RETHINK PERFECT

Why Relationships Fail
“… and how to prepare for the failure”

Maybe relationships fail because we ask ourselves again:
(Rethink) “have I chosen the ‘right’ partner?” (Perfect)
And then we continue down this train of thinking and ask ourselves, “how do I know that I have?”

We then find some bee in our bonnet and see if we can convince our partner to change direction in the relationship. We think to ourselves if we cannot convince them to change with us then that is it. You were right. You have chosen the “wrong” person to be your partner and it is time to move on. Or they just blindly follow, moving with you, hoping to tag along for the ride while you do all the directional work, in a bid to convince yourself you have chosen the “right” partner.

Surely this crazy type of thinking could not exist! Or it may well explain why the failure rate of relationships are so devastatingly high.

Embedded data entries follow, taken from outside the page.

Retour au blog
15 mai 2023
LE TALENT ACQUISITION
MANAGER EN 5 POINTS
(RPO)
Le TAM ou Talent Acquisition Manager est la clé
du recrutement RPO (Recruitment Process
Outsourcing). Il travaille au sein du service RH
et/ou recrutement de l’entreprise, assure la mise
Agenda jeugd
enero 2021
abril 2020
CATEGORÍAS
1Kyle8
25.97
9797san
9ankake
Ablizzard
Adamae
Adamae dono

So how do we curb such destructive thinking? Where, it is the thinking itself that is resulting in the failure? A sort of feedback loop in our thinking, designed to cause a failure. Maybe we can prepare for it, that is, if it actually exists. That we first actually agree that this thinking could exist by either one of us in our relationship, at any time.

How to Prepare for the Failure
Get agreements on the following:

1. Then we could first remove this idea of “commitment” and need to chose Mr or Mrs right. Maybe we could form agreements that were flexible and that only existed for as long as they stood to reason and could be renegotiated at any time in the future.

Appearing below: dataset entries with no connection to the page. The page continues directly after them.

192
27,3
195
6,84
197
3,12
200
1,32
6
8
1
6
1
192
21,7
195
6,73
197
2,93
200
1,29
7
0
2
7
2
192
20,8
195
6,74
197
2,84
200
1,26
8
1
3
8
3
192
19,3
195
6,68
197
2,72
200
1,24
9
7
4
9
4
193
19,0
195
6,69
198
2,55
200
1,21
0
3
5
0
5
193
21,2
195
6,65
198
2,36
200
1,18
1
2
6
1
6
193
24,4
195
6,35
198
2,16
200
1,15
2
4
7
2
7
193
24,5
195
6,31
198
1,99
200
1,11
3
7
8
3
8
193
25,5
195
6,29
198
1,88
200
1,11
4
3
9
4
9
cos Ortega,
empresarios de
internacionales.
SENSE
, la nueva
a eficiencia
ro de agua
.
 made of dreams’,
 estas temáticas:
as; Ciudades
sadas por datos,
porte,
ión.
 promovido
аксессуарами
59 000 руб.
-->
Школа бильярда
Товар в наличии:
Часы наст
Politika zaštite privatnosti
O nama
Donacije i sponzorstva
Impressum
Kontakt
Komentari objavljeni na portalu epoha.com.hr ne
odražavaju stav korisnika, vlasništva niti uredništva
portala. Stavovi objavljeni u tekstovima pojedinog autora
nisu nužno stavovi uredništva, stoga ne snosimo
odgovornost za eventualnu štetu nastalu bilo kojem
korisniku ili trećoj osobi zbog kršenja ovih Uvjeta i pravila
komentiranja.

2. We could also agree to remove this idea of “convincing” the other. That we are not here to convince our partner but to convince or convert ourselves. If our partner is not in agreement, it is our own thinking is up for questioning not their “rightness”.

3. All aggression is agreed to come from this ‘testing” form of thinking and that although understandable it is not acceptable. Understandable, in that the fear and frustration we can feel at the thought of either the fear of losing ourselves by hanging around the “wrong” person. Or fear losing the other and the time I may have already spent with them.

4. That we agree to deal with all “bees in our bonnet” in a detailed and structured process using the Six A framework, DFMs, or what other method we come up with.